IS anyone still in a good SA resort with 3-4000K Rand MF that trades well and the resort will answer emails and post unit to RCI in timely manner.


----------



## SciTchr (May 6, 2015)

*Dik*

I have two Dikhololo weeks, which I have had forever, like you. I still love my weeks. March depositing time is easy for me these days and I get good RCI TPU. I used to own a Silver Sands II week that I bought at the same time as my Dik weeks. Its levy went sky high. I was able to sell it back to Silver Sands,amazingly enough. I still value my Dik weeks.


----------



## carl2591 (May 7, 2015)

*looking for RCI weeks for sale?*

when the Rand to USD exchange rate dropped to 5, vs 10-1 when i bought in '99, i sold/gave away my DIK unit. The TPU were only 10-11 and the MFs fee were running over 400 USD making it a high cost per TPU place. 

Now it looks like the exchange rate is better at 12-1 so I was looking around to see what as available. Used to when you got a SA unit you could get 4 or 5 yrs membership of 100 or so dollars along with the unit. 

I was looking to add years on to my RCI either by buying a unit and getting years or buying years from someone that got a lot of year buying at places like Sudwalla Lodge.. 


Know anyone with bunch of years they might like to sell some??


----------



## Laurie (May 9, 2015)

I don't think RCI does those bulk-years deals anymore, unfortunately. 

Is it possible to buy years from another RCI member? I don't know.

If not, what you might do instead is take a timeshare (of any type, not just SA) off someone's hands, as a freebie, from someone who wants to get out of timesharing altogether - then they can transfer their RCI membership years to you too.

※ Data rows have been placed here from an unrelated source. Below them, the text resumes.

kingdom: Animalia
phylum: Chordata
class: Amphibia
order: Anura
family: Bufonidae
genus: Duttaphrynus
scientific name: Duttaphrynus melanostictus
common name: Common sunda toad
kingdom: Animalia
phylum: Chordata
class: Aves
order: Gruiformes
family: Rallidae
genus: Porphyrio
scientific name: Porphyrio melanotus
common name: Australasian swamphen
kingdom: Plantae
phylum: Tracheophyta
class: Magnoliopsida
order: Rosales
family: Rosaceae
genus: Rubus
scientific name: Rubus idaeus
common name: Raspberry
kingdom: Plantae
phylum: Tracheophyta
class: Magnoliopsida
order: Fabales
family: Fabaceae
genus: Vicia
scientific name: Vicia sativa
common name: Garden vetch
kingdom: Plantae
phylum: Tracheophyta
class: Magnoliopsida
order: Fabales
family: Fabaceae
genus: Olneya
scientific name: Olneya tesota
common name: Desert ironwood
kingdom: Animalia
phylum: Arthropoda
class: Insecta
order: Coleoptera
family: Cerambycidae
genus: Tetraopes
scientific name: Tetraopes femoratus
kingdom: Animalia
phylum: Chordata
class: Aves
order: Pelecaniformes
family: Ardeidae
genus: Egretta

I once bought a US week from someone whose RCI years came with the deal, plus I had 1 or 2 long SA-RCI deals - but now, the end of that what seemed like my forever-membership in RCI is finally within sight.


----------



## Dori (May 12, 2015)

Whatever you do, avoid any timeshares that are affiliated in any way with the name Stuart (Bullfrog) Lamont. He takes control of timeshare properties and turns them into rentals. You cannot space bank your weeks or exchange them. He and his cronies just expect you to pay your maintenance fees in hopes that they will rent out your unit and reimburse you a few rand towards the maintenance fees.

dori


----------